Thanks ! That 3! I would have definitely factored in if I had solved the question completely. Since the 3! would have come from the denominator of 52C3. So, that was not my question. I was a bit confused about the way the selection was made in the numerator of the original solution.

So, according to you, then, both the solutions/approach are correct ? Should we prefer one approach over the other cause the original solution doesn't appear to be much convincing ?

4. ## Re: Simple Probability Question

Both solutions are correct, and both give the same answer. Neither is "more correct" than the other, though I would admit that my instinct is to solve it the way that Halls did. I tend to think first in terms of selecting cards in a particular order, then multiply by the number of ways that the order can be changed, which is what he did.

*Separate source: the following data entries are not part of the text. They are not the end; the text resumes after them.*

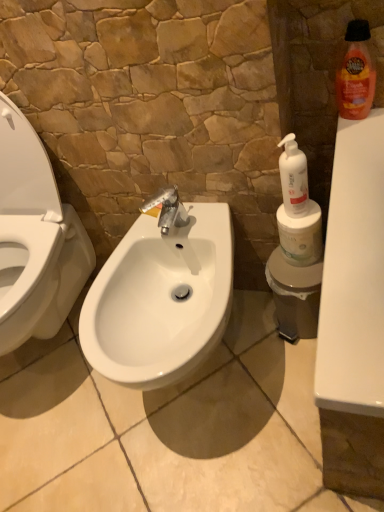
Where is `vacant area that lies in front of white glossy bidet at center`? This screenshot has width=384, height=512. vacant area that lies in front of white glossy bidet at center is located at coordinates (77, 451).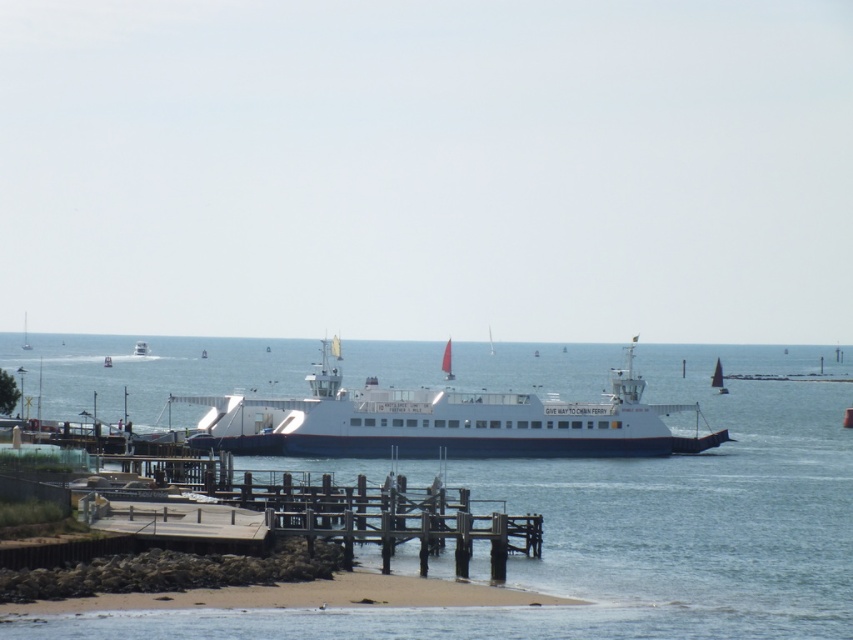
You are standing on the pier looking at the ferry. There are two points marked on the ferry boat. Which point is closer to you, point at coordinates (247, 433) or point at coordinates (140, 348)?

Point at coordinates (247, 433) is closer to the viewer than point at coordinates (140, 348).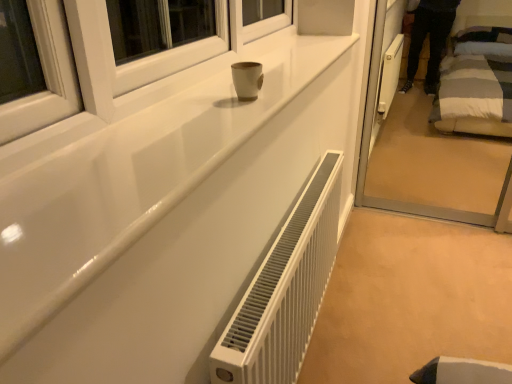
Describe the element at coordinates (285, 290) in the screenshot. The image size is (512, 384). I see `white metallic radiator at lower center` at that location.

Image resolution: width=512 pixels, height=384 pixels. What are the coordinates of `white metallic radiator at lower center` in the screenshot? It's located at [285, 290].

The image size is (512, 384). What are the coordinates of `white metallic radiator at lower center` in the screenshot? It's located at (285, 290).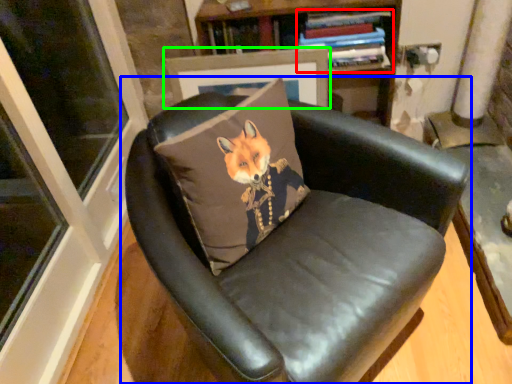
Question: Considering the real-world distances, which object is closest to book (highlighted by a red box)? chair (highlighted by a blue box) or picture frame (highlighted by a green box).

Choices:
 (A) chair
 (B) picture frame

Answer: (B)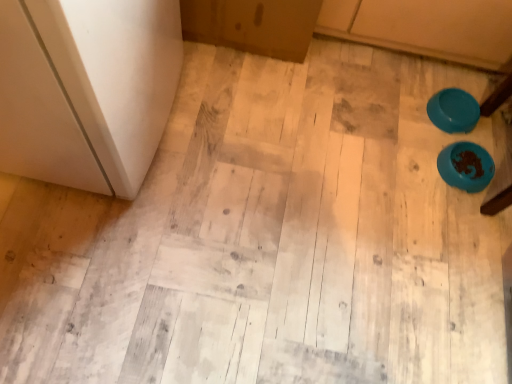
Find the location of a particular element. The height and width of the screenshot is (384, 512). free point to the left of teal glossy bowl at upper right, which is the first bowl from top to bottom is located at coordinates (399, 101).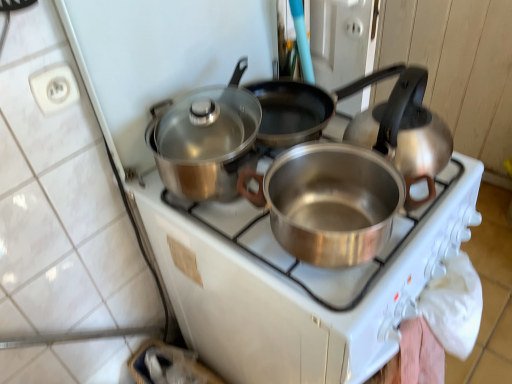
Question: Are shiny metallic pot at center and satin silver kettle at right beside each other?

Choices:
 (A) no
 (B) yes

Answer: (A)

Question: Could you tell me if shiny metallic pot at center is facing satin silver kettle at right?

Choices:
 (A) yes
 (B) no

Answer: (A)

Question: Is shiny metallic pot at center located outside satin silver kettle at right?

Choices:
 (A) yes
 (B) no

Answer: (A)

Question: Considering the relative positions of shiny metallic pot at center and satin silver kettle at right in the image provided, is shiny metallic pot at center in front of satin silver kettle at right?

Choices:
 (A) no
 (B) yes

Answer: (A)

Question: Is shiny metallic pot at center taller than satin silver kettle at right?

Choices:
 (A) yes
 (B) no

Answer: (B)

Question: From a real-world perspective, is shiny metallic pot at center under satin silver kettle at right?

Choices:
 (A) yes
 (B) no

Answer: (B)

Question: Does shiny metallic pot at center have a lesser width compared to matte white stove at center?

Choices:
 (A) no
 (B) yes

Answer: (A)

Question: Considering the relative sizes of shiny metallic pot at center and matte white stove at center in the image provided, is shiny metallic pot at center taller than matte white stove at center?

Choices:
 (A) no
 (B) yes

Answer: (A)

Question: From the image's perspective, is shiny metallic pot at center located beneath matte white stove at center?

Choices:
 (A) yes
 (B) no

Answer: (B)

Question: Considering the relative sizes of shiny metallic pot at center and matte white stove at center in the image provided, is shiny metallic pot at center bigger than matte white stove at center?

Choices:
 (A) yes
 (B) no

Answer: (B)

Question: Is shiny metallic pot at center at the right side of matte white stove at center?

Choices:
 (A) no
 (B) yes

Answer: (B)

Question: From the image's perspective, is shiny metallic pot at center on top of matte white stove at center?

Choices:
 (A) no
 (B) yes

Answer: (B)

Question: From the image's perspective, is matte white stove at center on satin silver kettle at right?

Choices:
 (A) no
 (B) yes

Answer: (A)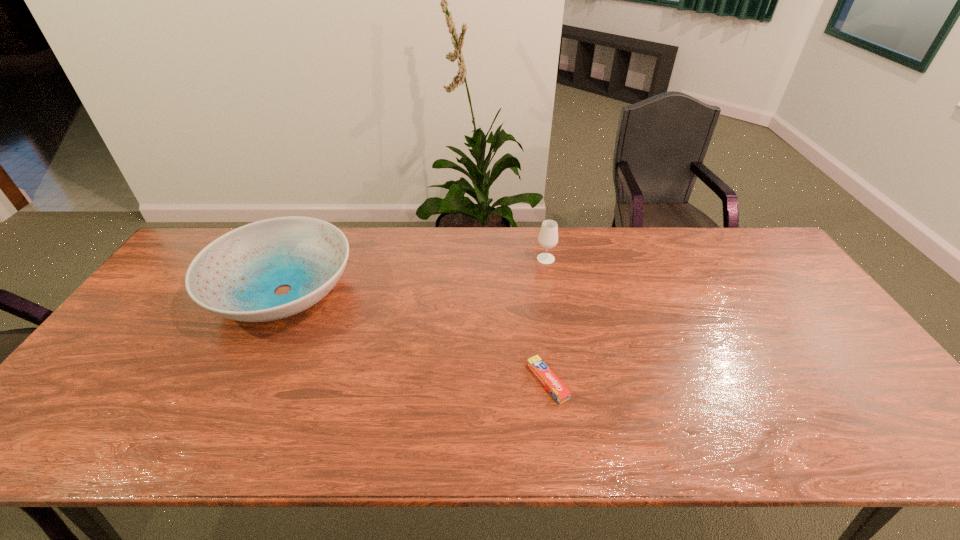
I want to click on object that is at the far left corner, so click(x=235, y=276).

Where is `vacant region at the far edge`? vacant region at the far edge is located at coordinates (617, 233).

The width and height of the screenshot is (960, 540). In order to click on vacant point at the near edge in this screenshot , I will do `click(486, 447)`.

In order to click on vacant space at the left edge of the desktop in this screenshot , I will do (62, 412).

In the image, there is a desktop. Where is `vacant space at the near left corner`? The image size is (960, 540). vacant space at the near left corner is located at coordinates (108, 427).

I want to click on free space between the glass and the shortest object, so pos(546,320).

Locate an element on the screen. The image size is (960, 540). free space between the toothpaste and the glass is located at coordinates (546, 320).

Where is `free space that is in between the shortest object and the glass`? The height and width of the screenshot is (540, 960). free space that is in between the shortest object and the glass is located at coordinates (546, 320).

But the book's solution is equally valid, and arguably more elegant - i.e. how many choices do I have for the first card, then how many choices are available for the 2nd card, then how many for the third card, with no need to go through an additional step of considering the specific order of cards selected.

5. ## Re: Simple Probability Question

Hi Ebaines,

Thanks ! But for the original solution I think there is an error in the denominator . 52C3=$\displaystyle \frac{(52)(51)(50)}{3!}$, but that 3! is missing in the original solution. So we are not getting an answer of $\displaystyle \frac{16}{5525}$ which is the correct answer and which we will get if we follow the other approach. Please inform whether I am correct or I am missing something !

6. ## Re: Simple Probability Question

Both approaches yield the same results: the first is

$\displaystyle \frac {12 \times 8 \times 4}{52 \times 51 \times 50} = 0.002896$

and HallsOfIvy's approach:

$\displaystyle \frac {6 \times 8}{13 \times 51 \times 25} = 0.002896$

Note that you can multiply the numeratort and denominator of Halls' by 8 get the same form as the first:

$\displaystyle \frac {6 \times 8}{13 \times 51 \times 25} \times \frac 8 8 = \frac {12 \times 8 \times 4}{52 \times 51 \times 50} = 0.002896$

The first approach does not need to explicitly multiply by 3! because the fact that the three cards may be selected in any order is already included in the numerator by using 12 x 8 x 4.

7. ## Re: Simple Probability Question

Hi ebaines,

But the original solution mentions: Total selections can be made in 52C3 ways, which is equivalent to $\displaystyle \frac{(52)(51)(50)}{3!}$, which is the denominator. So where will the 3! go then ?

8. ## Re: Simple Probability Question

This part of your first post is incorrect:

"Total selections can be made = 52C3= 52 X 51 X 50."